● LIST OF TASKS:
(A) Answer these questions about the website planning article, one per line:
(i) How many parts does the article series on planning a website or blog have?
(ii) What is the name of the e-book published to help small businesses plan a digital presence?
(iii) What does the article name as the first crucial step whether you build a website yourself or have someone else build it?
(B) Retype a passage of the website planning article exactly, beginning at the words "If you have" and stopping after "a digital presence.".

Website Planning Process – Part 1

Learn what to do before getting a business website or blog built and includes a printable/downloadable version of the Website Planning Process chart. 

Website DesignThis is Part 1 of a three-part article series about how to plan your website or blog.

Are you considering the idea of getting a web site for your business?

If so, one of the many decisions you have to make is if you should build this website yourself, or get someone else to help build the site for you.

Both choices have pros and cons. Whatever choice you select will depend on a number of factors like:

  • Marketing budget
  • How much time you have available
  • Your business needs and priorities
  • How soon you need your site to be up and running
  • Your technical skills
  • Your level of commitment to manage the project
  • etc …

If you have a small budget and you want to save money, you could opt to create your website yourself, but it goes without saying that you will then need to spend some time learning how to put your site together.

Practical Tip

Before planning your website you need to plan your digital business and ask questions about the capabilities of your business to manage and grow a digital presence.

To help small businesses plan an effective digital presence, we have published an e-book called “The Small Business Digital Manager.”

‘The Small Business Digital Manager’ looks at why most small businesses end up with an unmanageable web presence almost as soon as they take their business online and why this leads to poor results, and shows you how to be in control of your digital business processes and get better results online using a systematic and doable approach.

In addition to the book, we have also developed a comprehensive online course that will help you implement a practical and effective digital plan for your business.

For more details, go here: The Small Business Digital Manager – How To Get Better Results Online

A Basic Guide To Website Planning

Whether you decide to build a website yourself or get it built by someone else, the first crucial step is to get some good website planning done. In this blog post, we explain why planning your small business website is important and what to do before you spend your money getting a web site.

● RECORDED DATA:

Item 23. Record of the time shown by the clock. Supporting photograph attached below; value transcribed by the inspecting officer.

==

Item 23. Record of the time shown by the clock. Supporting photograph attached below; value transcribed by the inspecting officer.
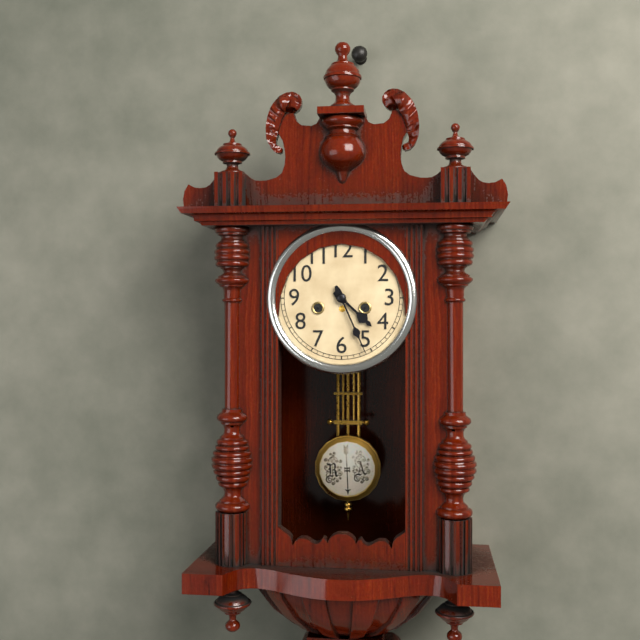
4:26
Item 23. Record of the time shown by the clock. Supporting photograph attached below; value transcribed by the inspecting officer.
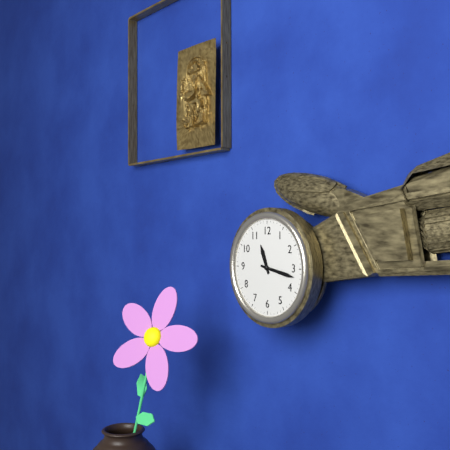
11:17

● EXERCISE RESULTS:
(A)
(i) Three.
(ii) "The Small Business Digital Manager."
(iii) Getting some good website planning done.

(B)
If you have a small budget and you want to save money, you could opt to create your website yourself, but it goes without saying that you will then need to spend some time learning how to put your site together.

Practical Tip

Before planning your website you need to plan your digital business and ask questions about the capabilities of your business to manage and grow a digital presence.